Extrait du texte —
⟨

Tangerine Dream – Stratosfear
Polydor – 2473 721 – Edition France
– 1976
Plantons immédiatement le
décor. Stratosfear est un album saisissant, au vrai sens du terme : il porte en
lui, c'est-à-dire dans ses sonorités, une époque particulièrement riche - les
années 70 - et un caractère qui en est inhérent - l'expérimentation. Par cet
état de fait, l'opus, sorti en 1976, pourrait être devenu caduque compte tenu
de son âge. Je vous rassure tout de suite, il n'en est rien. Oui, l'album
"sent" à plein nez cette époque où naissent véritablement les
synthétiseurs et où le psychédélisme, avec son cortège de drogues et
d'onirisme, a envahi l'essentiel de la musique alternative. Mais il résiste au
passage du temps, à l'image d'un PINK FLOYD, grâce à un talent unique qui lui
permet de s'approprier un public aussi large qu'hétéroclite. La preuve en est
son succès, Stratosfear étant à ce jour l'album le plus vendu de TANGERINE
DREAM. A l'observation de cette remarque s'agite pourtant le spectre de
l'aspect "commercial"... que je balaye d'un revers, reprenant mon
exemple de PINK FLOYD : on peut réaliser de très bonnes ventes non pas parce
que l'on met de l'eau dans sa musique, mais parce que l'on est irrésistible !
Et je pense personnellement que Stratosfear s'inscrit en droite ligne dans
cette seconde catégorie. On retrouve à la barre de cette galette, et ce pour la
dernière fois, la première équipe la plus marquante et influente du groupe -
qui a connu de nombreux bouleversements de line-up jusqu'à aujourd'hui -, à
savoir Edgar Froese, Christoph Franke et Peter Baumann. Le premier, fondateur et
encore actuel leader du groupe, a "rythmé" l'album, tandis que le
second, Christoph Franke, s'est penché sur sa partie mélodique. Le dernier,
Peter Baumann a quant à lui parsemé le travail de ses deux acolytes de ses
diverses idées et bruitages. Le tout, hanté et puissant de symbolisme, attire
l'attention par ses longues pièces millimétrées et l'univers stellaire qui s'en
dégage.
L'album en lui-même, composé
de quatre titres, séduit au premier abord par un paradoxe, qui dégage deux de
ses principales qualités : il est très court - à peine trente-cinq minutes -
mais jouit d'une profondeur musicale immense, rendant éternelles ses
possibilités d'écoute. En un minimum de temps, TANGERINE DREAM arrive donc à
nous transporter au-delà des frontières terrestres, au sein d'un univers
langoureux, sombre, souvent glacé et toujours pénétrant. Il faut dire que les
quatre pièces de la galette se partagent de manière à peu près équitable la
demi-heure d'écoute, ce qui leur laisse largement le temps de se déployer chacune
dans leur thème respectif.

⟩

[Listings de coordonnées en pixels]
⟨

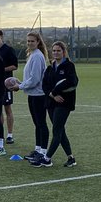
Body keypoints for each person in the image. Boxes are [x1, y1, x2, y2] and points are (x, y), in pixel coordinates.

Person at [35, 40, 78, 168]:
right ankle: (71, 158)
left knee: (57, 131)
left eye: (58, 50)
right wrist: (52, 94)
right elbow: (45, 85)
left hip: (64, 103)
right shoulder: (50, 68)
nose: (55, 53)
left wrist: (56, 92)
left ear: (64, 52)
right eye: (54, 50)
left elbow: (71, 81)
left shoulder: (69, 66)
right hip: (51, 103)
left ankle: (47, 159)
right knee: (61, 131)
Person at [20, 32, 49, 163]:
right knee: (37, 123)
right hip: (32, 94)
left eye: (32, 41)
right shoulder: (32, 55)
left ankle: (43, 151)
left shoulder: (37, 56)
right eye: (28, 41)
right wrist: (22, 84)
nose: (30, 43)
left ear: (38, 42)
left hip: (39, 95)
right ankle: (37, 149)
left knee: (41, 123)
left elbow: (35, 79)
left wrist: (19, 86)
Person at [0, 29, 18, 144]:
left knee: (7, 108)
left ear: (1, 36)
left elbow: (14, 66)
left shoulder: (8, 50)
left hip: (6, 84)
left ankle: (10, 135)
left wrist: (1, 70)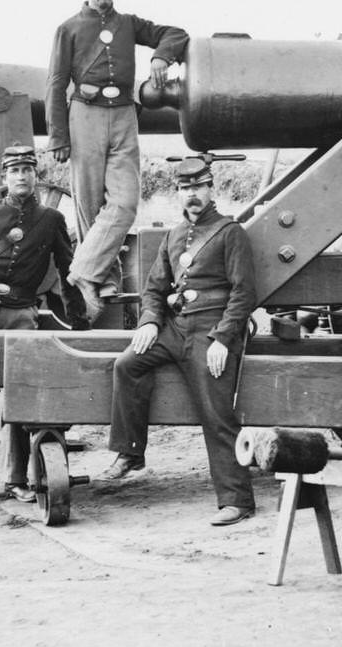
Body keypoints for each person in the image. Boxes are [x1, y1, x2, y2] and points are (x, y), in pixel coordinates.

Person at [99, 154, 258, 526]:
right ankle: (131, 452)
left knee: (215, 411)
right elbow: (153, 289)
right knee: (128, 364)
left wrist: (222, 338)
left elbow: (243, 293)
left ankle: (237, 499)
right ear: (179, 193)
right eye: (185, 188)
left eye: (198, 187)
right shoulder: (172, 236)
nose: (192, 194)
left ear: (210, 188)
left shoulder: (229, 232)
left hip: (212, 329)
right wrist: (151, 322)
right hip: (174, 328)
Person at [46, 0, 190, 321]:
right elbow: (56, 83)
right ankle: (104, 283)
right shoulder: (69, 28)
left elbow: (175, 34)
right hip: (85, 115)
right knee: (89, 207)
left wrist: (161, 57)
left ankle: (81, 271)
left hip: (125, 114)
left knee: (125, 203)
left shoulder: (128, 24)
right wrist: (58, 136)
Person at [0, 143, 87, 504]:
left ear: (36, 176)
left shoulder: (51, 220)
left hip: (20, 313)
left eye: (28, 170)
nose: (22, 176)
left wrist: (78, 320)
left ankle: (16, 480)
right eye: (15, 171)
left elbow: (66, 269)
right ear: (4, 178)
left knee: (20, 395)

⟩

Utilisation des données —
1 - Dans la critique de Stratosfear, reprenez le passage qui s'ouvre sur les mots « L'album en lui-même, composé » et se clôt sur « leur thème respectif. », en rebaptisant « TANGERINE DREAM » en « le groupe ».
2 - D'après la critique de Stratosfear, quels musiciens forment l'équipe du groupe sur cet album ?

Résultats de l'exercice —
1 -
L'album en lui-même, composé
de quatre titres, séduit au premier abord par un paradoxe, qui dégage deux de
ses principales qualités : il est très court - à peine trente-cinq minutes -
mais jouit d'une profondeur musicale immense, rendant éternelles ses
possibilités d'écoute. En un minimum de temps, le groupe arrive donc à
nous transporter au-delà des frontières terrestres, au sein d'un univers
langoureux, sombre, souvent glacé et toujours pénétrant. Il faut dire que les
quatre pièces de la galette se partagent de manière à peu près équitable la
demi-heure d'écoute, ce qui leur laisse largement le temps de se déployer chacune
dans leur thème respectif.

2 - Edgar Froese, Christoph Franke et Peter Baumann.